The Tennyson Centre is a large commercial building on the western side of South Road, about 500 metres north of Anzac Highway, hosting a large number of business tenants, all of them in the healthcare industry. A casual look at a satellite image shows that, if the motorway were to continue straight north from the Anzac Highway underpass, the Tennyson Centre would be directly in its path. Therefore, one might suppose that the government will acquire the Tennyson Centre as yet another property to be demolished to make way for the motorway. But that’s not what their plans (up to now) have shown.

Instead, their plans show the motorway curving awkwardly around the Tennyson Centre, demolishing a large number of properties on the eastern side of South Road, and then curving back around to the western side north of the Tennyson Centre. Putting such a tight curve in an otherwise straight motorway is obviously undesirable, and given that it would leave the Tennyson Centre standing virtually alone on that side of South Road, it would also be a very visible and permanent monument to the government’s poor planning.

When I asked why they were doing this, they cited the high cost to acquire that building (it recently sold for almost $93 million). However, they did say that they had looked into it for a while, which means they acknowledge that curving the motorway around it is a less-than-ideal solution. This situation raises some serious concerns about the way road planning is done in SA.

I don’t know what was built first – the Anzac Highway underpass or the Tennyson Centre, but either way, the situation should have been avoidable. When the underpass was built, the government at the time prominently advertised it as the “first step to a non-stop South Road”, which means they saw it as part of an eventual continuous motorway. The fact that they built it just barely wide enough to accommodate three lanes in each direction shows this. If the Tennyson Centre was already there at the time, then why did they build the underpass on the western side of South Road? Surely the eastern side would have made much more sense. But if, on the other hand, the Tennyson Centre did not exist at the time, then why did they allow such a large and expensive building to be built on land that would be needed for the future motorway? Either way, it’s a serious planning failure.

I had earlier suggested that the government should just swallow its pride and fork out the hundred million or so that it would cost to acquire the Tennyson Centre, and build a replacement building somewhere to accommodate its tenants (the old LeCornu site opposite Ashford Hospital seems like the perfect place). However, if we think out-of-the-box a little, there is a solution that can give us a fairly straight motorway without demolishing the Tennyson Centre or the properties on the other side of South Road. Impossible, you say? Read on.

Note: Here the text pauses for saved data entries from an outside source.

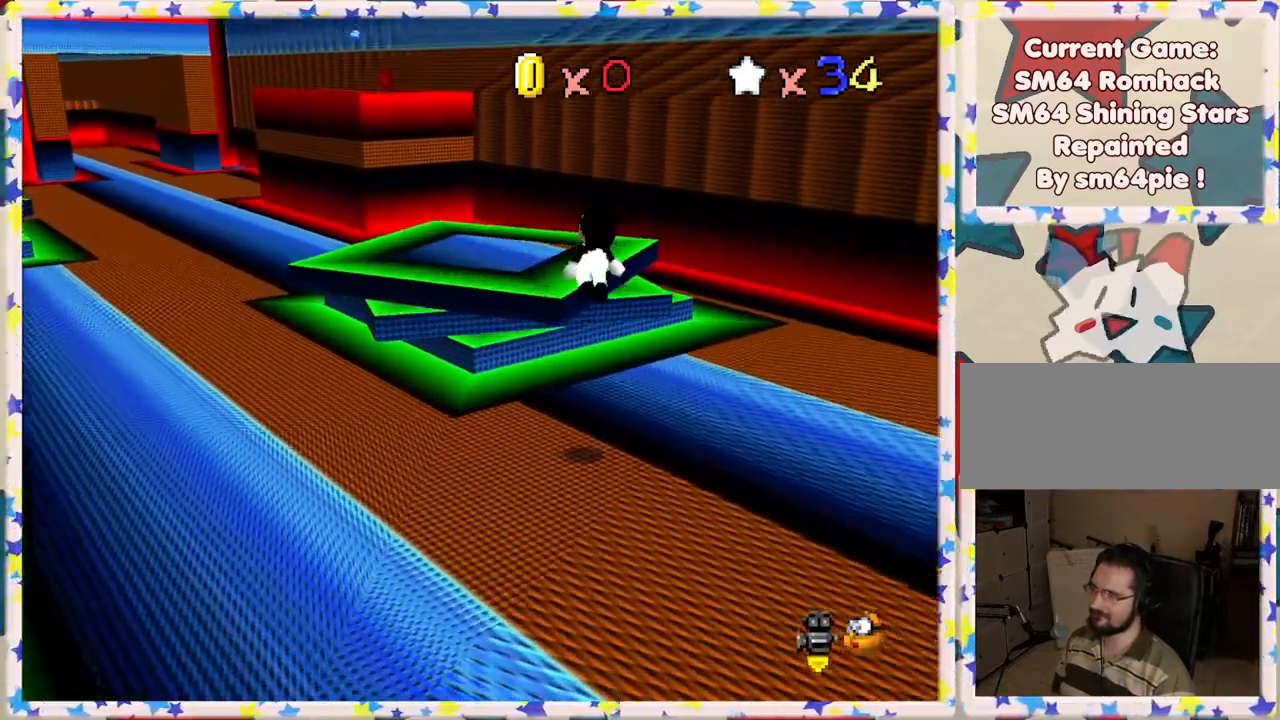
{"buttons": ["A"], "left_stick": "up-left", "events": []}
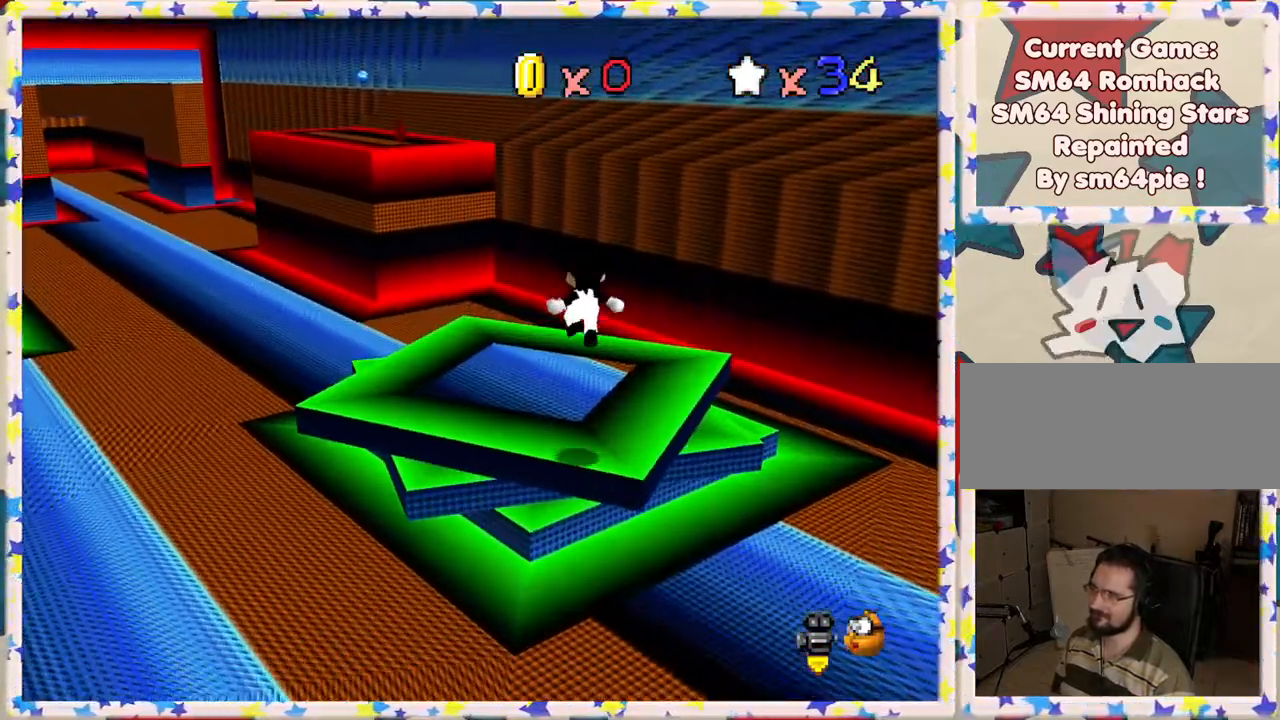
{"buttons": ["A"], "left_stick": "up-left", "events": [[17, "A", "up"], [467, "A", "down"]]}
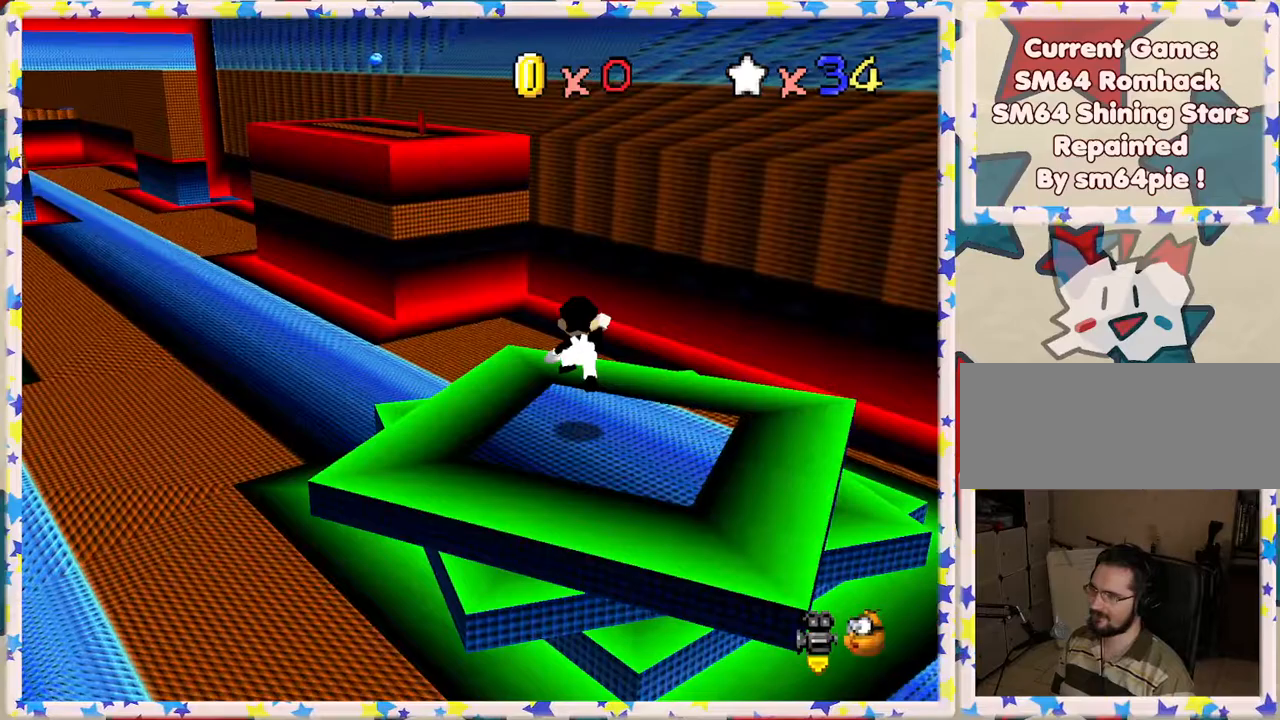
{"buttons": ["A"], "left_stick": "up", "events": [[17, "A", "up"], [100, "left_stick", "up"], [483, "A", "down"]]}
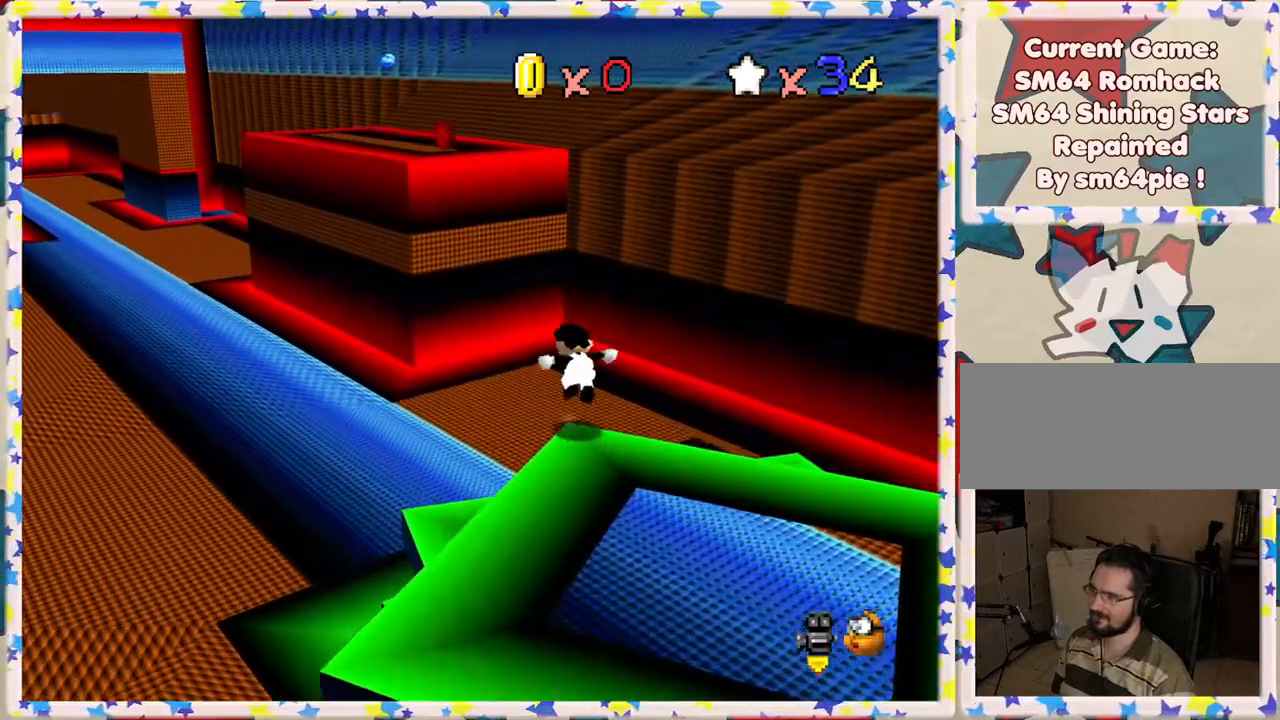
{"buttons": [], "left_stick": "up", "events": [[67, "A", "up"]]}
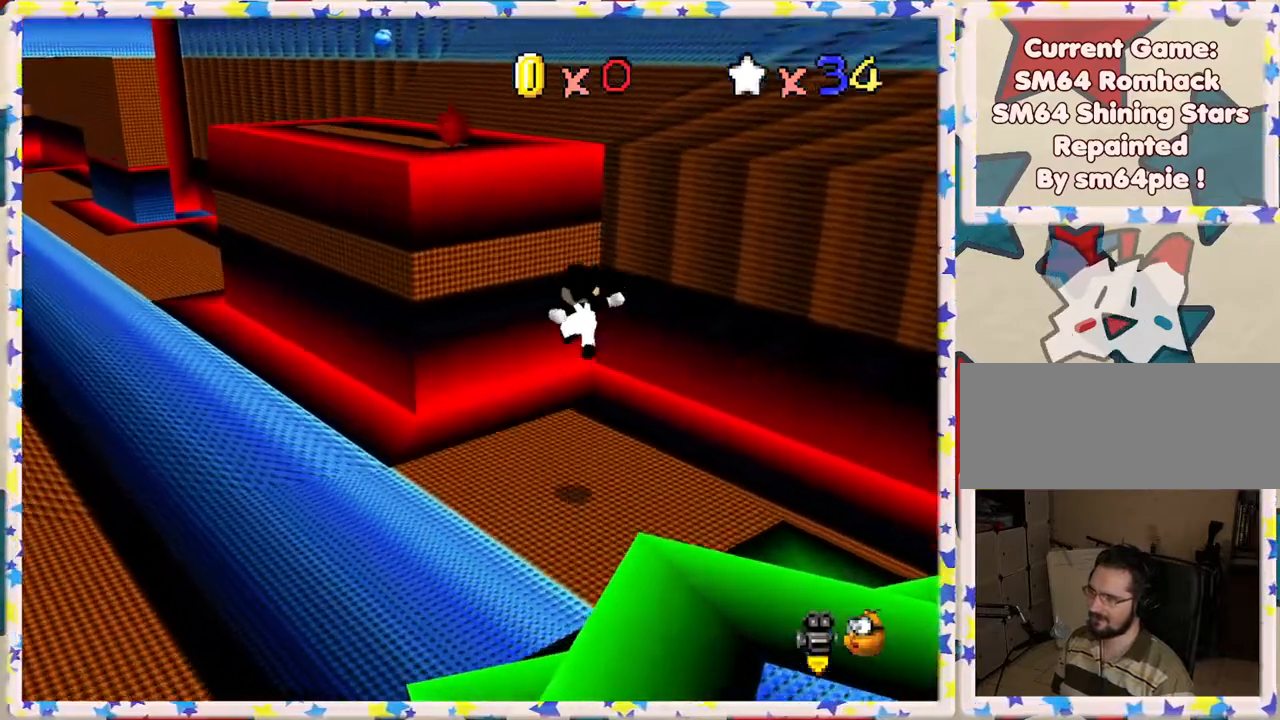
{"buttons": ["A"], "left_stick": "down", "events": [[117, "left_stick", "right"], [167, "left_stick", "down-right"], [267, "A", "down"], [367, "left_stick", "down-left"], [500, "left_stick", "down"]]}
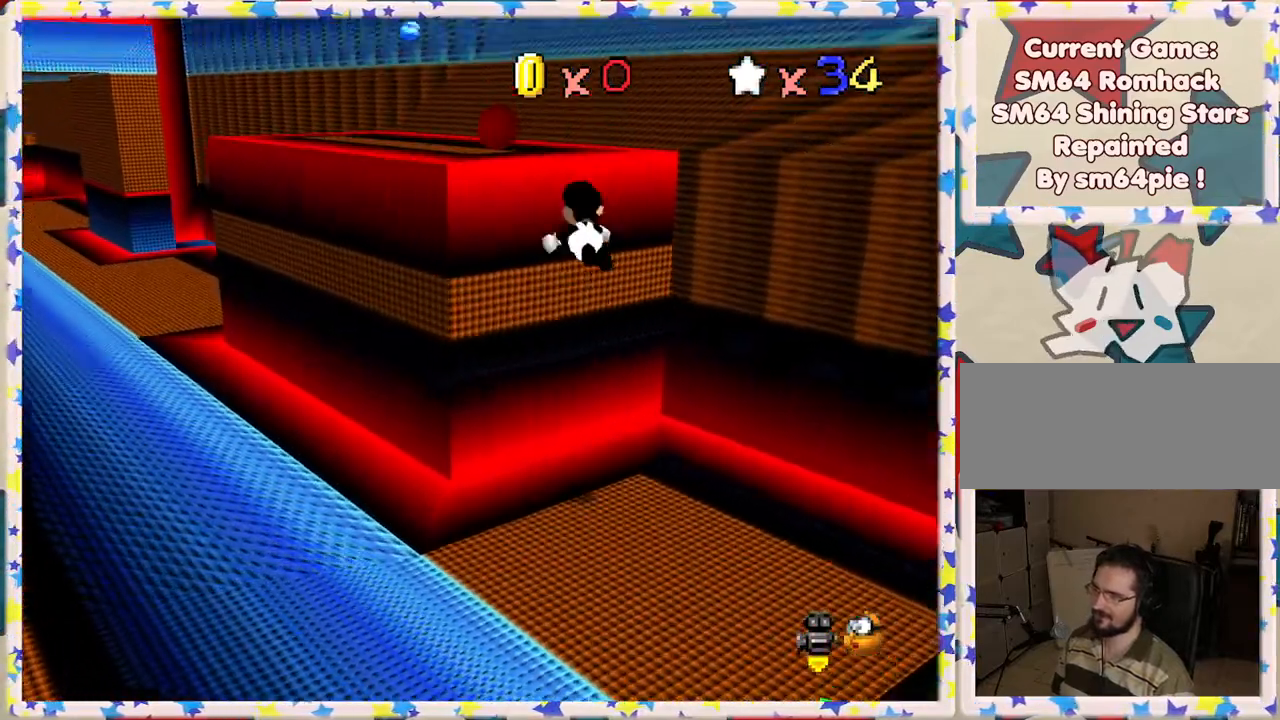
{"buttons": [], "left_stick": "up-left", "events": [[200, "left_stick", "left"], [250, "A", "up"], [267, "left_stick", "up-left"]]}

The distance from the Tennyson Centre building to the middle of South Road is about 35 metres. This is enough room for the motorway, which, at four lanes each way (each lane 3.5m wide), would only measure about 30m across. This means we can fit the motorway in this space, alongside the existing southbound lanes of South Road, but then where would the northbound lanes of South Road go? The answer: around the western side of the Tennyson Centre, as shown on this map (zoom in to the area just north of Anzac Highway). This would require purchasing some properties, but fewer than would be required on the other side of South Road under the government’s existing plans. While there would still be some curvature in the motorway between the underpass and the Tennyson Centre, it would be much gentler than the curve in the government’s existing plans.

The Tennyson Centre would lose all its parking spaces on the eastern side as well as some on the western side, but new parking spaces would be built in acquired land to the north and south to replace them. A noise wall would be built alongside the motorway, just a couple of metres from the eastern edge of the building, and if necessary, new windows installed on that side for soundproofing. The noise wall would also act as a boundary fence. Some minor renovations might also be needed to turn the rear entrance into the new front entrance for the building, and the cafe may need to be compensated or bought out.

While there’s no perfect solution to this unfortunate planning bungle, I would consider this option a win-win, in that it gives us a reasonably straight motorway while avoiding the cost of acquiring the Tennyson Centre and relocating its tenants, and reduces the number of other properties that need to be purchased.